Now Hiring, hiring today, sign-on bonus: those are some of the signs you see in restaurant windows and retail stores. But with longing staffing shortages, employers are having to turn to technology to bridge the gap.
It could be a window into the future; robots can serve customers, clean the tables and even mix drinks.
They don’t come cheap, but the owner of Brooks Grill and Tavern at 2220 Logan Blvd N, Suite 805, in Collier County, said it’d pay for itself pretty quickly.
Customers say they can’t get enough of their new server. Jean Gifts, a Brooks Burgers customer, said, “Oh, I thought it was cute, I really thought it was neat,” when she saw it in action for the first time.
“I think the coolest thing is in addition to bringing the food; the robot can also talk to you.
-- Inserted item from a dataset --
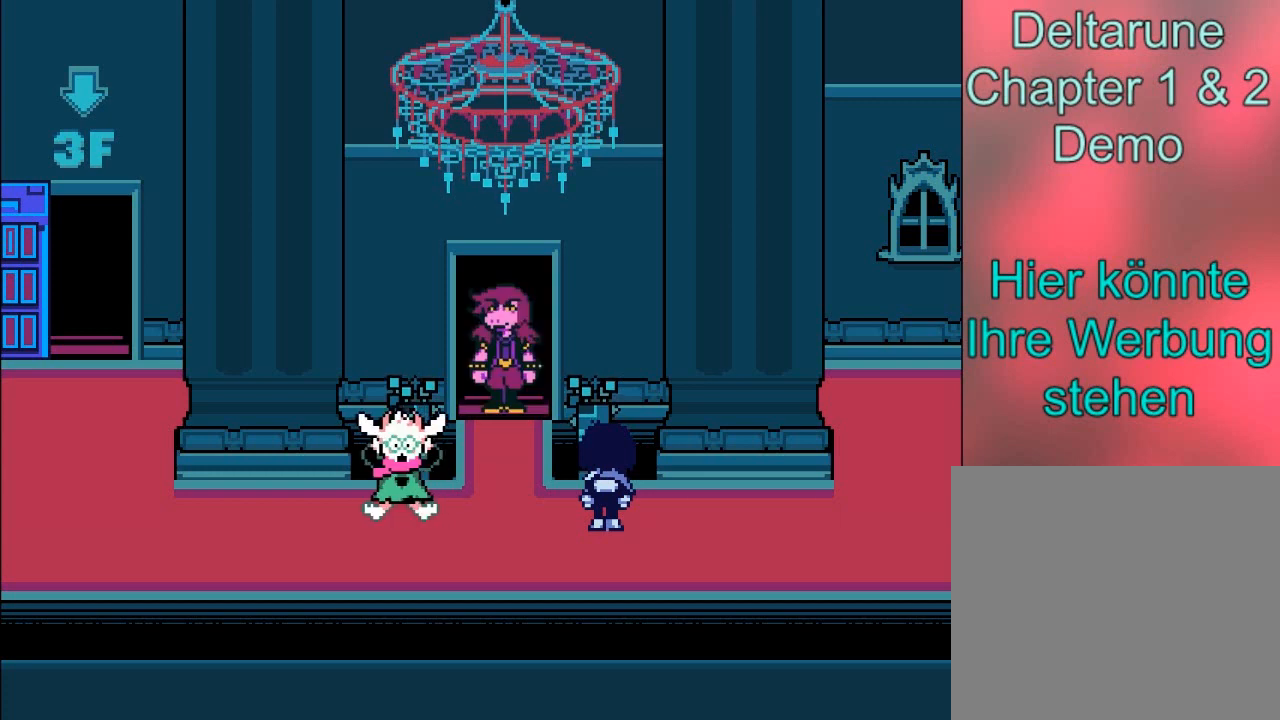
{"buttons": [], "left_stick": "center", "events": []}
I’ve even seen some people patting it, and it kind of purrs like a cat and makes little comments you and stuff, so it’s entertainment with your meal,” explained customer Adam Hobson, a regular.
It’s fun for customers Brooks said with a lack of staff and no lack of customers, the robot was a solution to his problems.
They said they were closing 30% of their restaurant almost every night because they didn’t have staff. But now the servers have an extra hand, and the grill and tavern can run at full capacity.
Brooks Grill and Tavern server Steven Campbell explained, “You could take out one thing instead of taking like three people to run one thing of food. Just send them a bill bot and it gets done.”
The robot can work for 15 hours straight and can handle up to three tables at a time. Todd Brooks said he has eight robots in his three restaurants. A bus bot is on its way and he’s looking into an automated bartender.
The server robot runs $15,000 each, but Brooks said if it can allow him to serve more customers, it’s worth it.